Museums used to be hermetic, both in space and in mind. Little light came in through the columns and curtains, and little came out. But things are changing.












Last week I finally made it to the Museum aan de Stroom (MAS) in Antwerp. Housed in a surreal stack of brick and curved glass panels, it combines the previous collections of the maritime, ethnography and folklore museums. Once you enter it is hard to decide what is more spectacular: viewing the inside or viewing the outside. And why shouldn't museums compete with the outside world?



Speaking of which - the new Museum of the History of Polish Jews in Warsaw. Although set just in front of the memorial where chancellor Willy Brandt fell to his knees in 1970 in recognition of Germany's responsibility for the war, it refuses to be another Holocaust museum. Instead, it traces the entire history of Jews in Poland, from a millenium ago until today.


The building - seemingly simple from outside yet curved and complex on the inside - reflects this openess. What could be better for the new museums than visual and intellectual osmosis? Let the sunshine in.

Sunday, 9 February 2014

Architectural Nudism

Maybe it's because it's winter and everyone is covered up that all my recent contributions involve nudity. Or maybe it's just a coincidence that the only artist that truly kept my attention at Warsaw's Zachęta exhibition on contemporary Brazilian art was Fabiano Rodrigues.

Rodrigues takes photos of himself skating through beautiful buildings, sometimes naked. I like that. It may seem gratuitous, but it highlights both his vulnerability and the buildings' allure. What's not to like?







Check out his tumblr too. More variety soon (maybe). 

Monday, 3 February 2014

A Case for Delay

Susan Sontag's "On Photography" contains such poignantly accurate observations, that when I read the collection of essays some years ago they may or may not have caused me to have my digital camera stolen.

"Needing to have reality confirmed and experience enhanced by photographs is aesthetic consumerism to which everyone is now addicted. Industrial societies turn their citizens into image-junkies; it is the most irresistible form of mental pollution...Ultimately, having an experience becomes identical with taking a photograph of it." (1977) How prophetic is that?

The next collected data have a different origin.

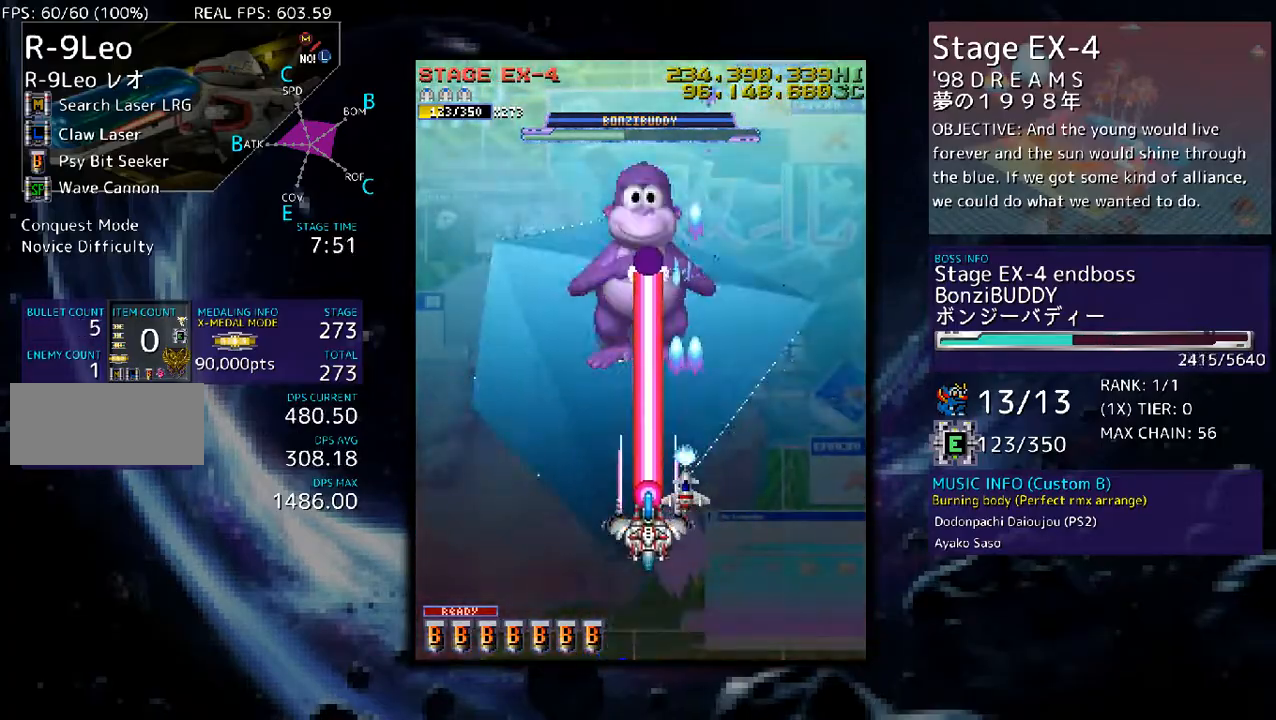
{"buttons": [], "events": [[67, "DPAD_DOWN", "down"], [502, "DPAD_DOWN", "up"]]}
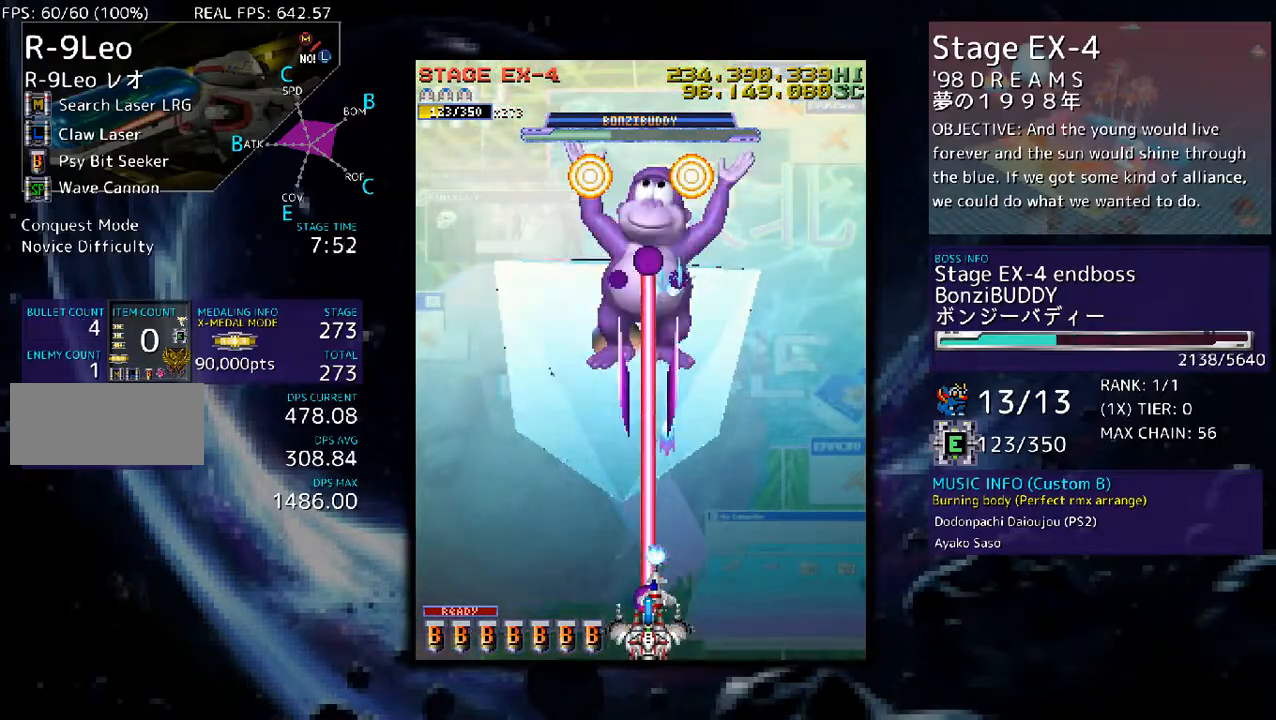
{"buttons": ["DPAD_LEFT"], "events": [[402, "DPAD_LEFT", "down"]]}
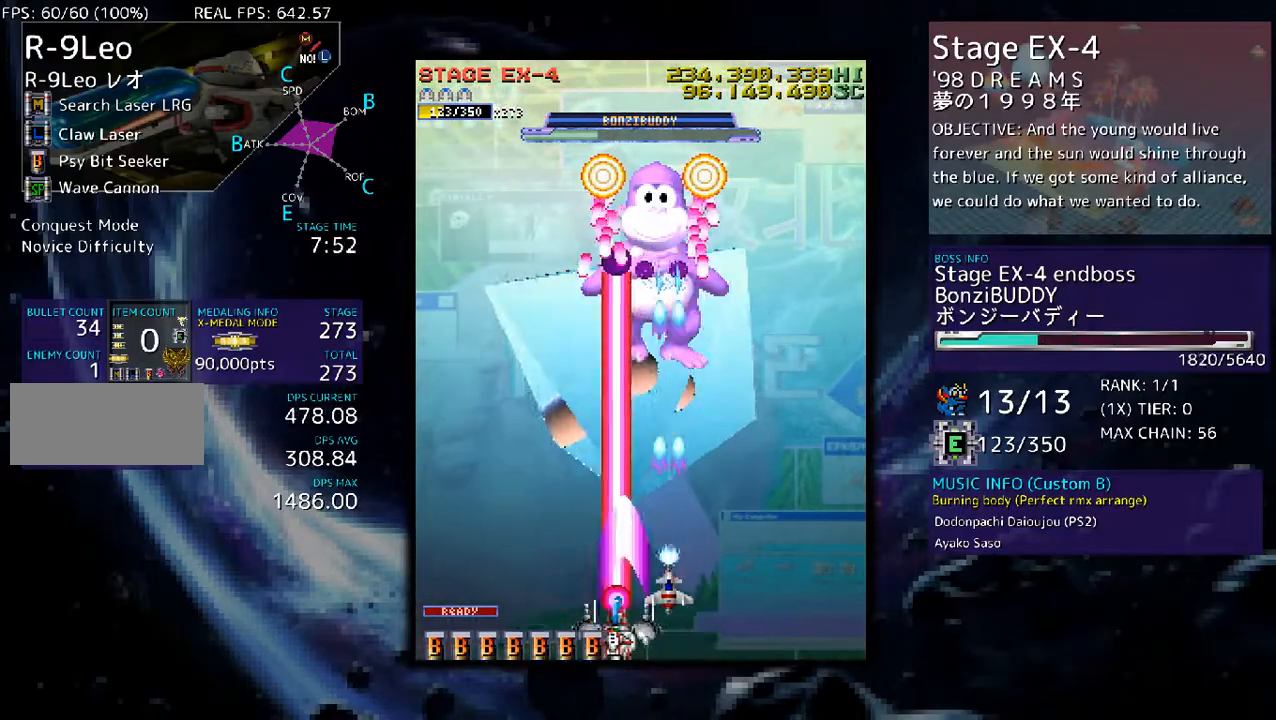
{"buttons": ["DPAD_LEFT"], "events": [[301, "DPAD_LEFT", "up"], [469, "DPAD_LEFT", "down"]]}
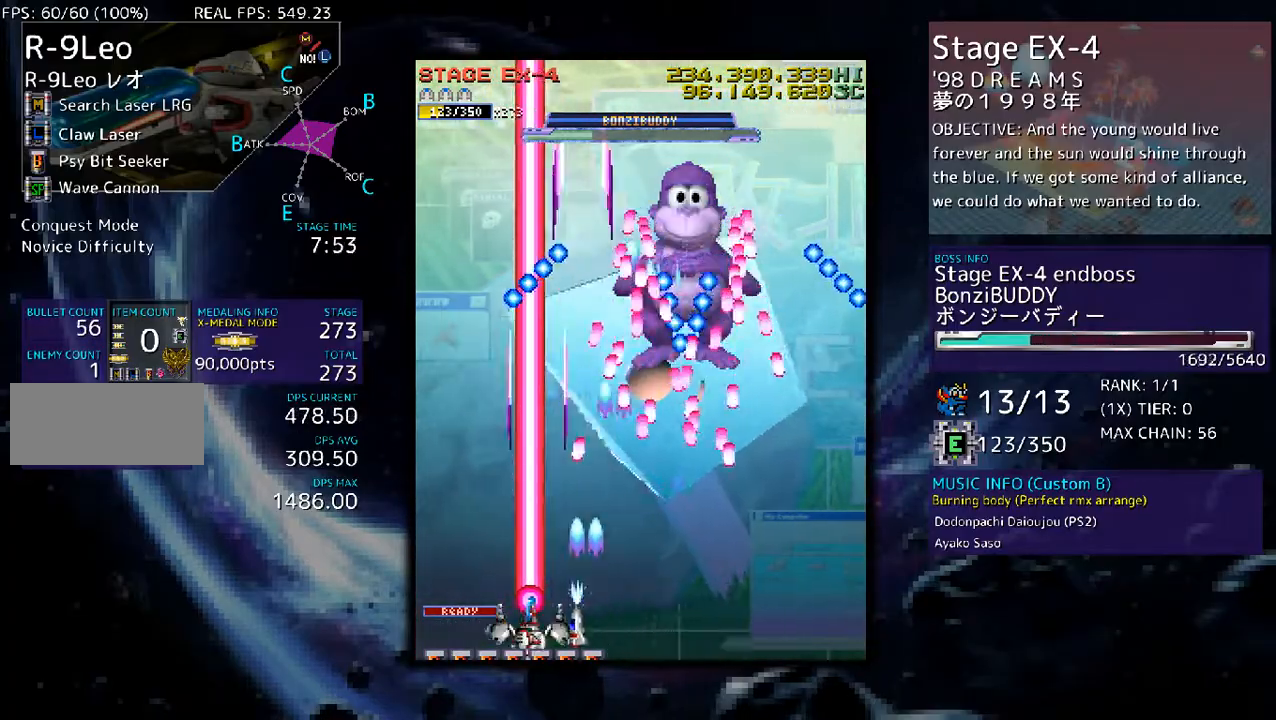
{"buttons": ["DPAD_UP"], "events": [[100, "DPAD_UP", "down"], [201, "DPAD_LEFT", "up"]]}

I switched to manual photography. Isn't removing instant gratification a way to limit abuse?

































Abuse maybe, but not the lure of glorification. Like these September shots from Sicily I only just received. Looking at them now, when the snow is piling up in Warsaw's streets, they are charged with the pathos of time. They have become relics, heightening melancholy and idealising a moment long gone.

As Sontag put it 35 years before Facebook: "Essentially, the camera makes everyone a tourist in other people's reality, and eventually in one's own."

Well, sometimes that can be nice too.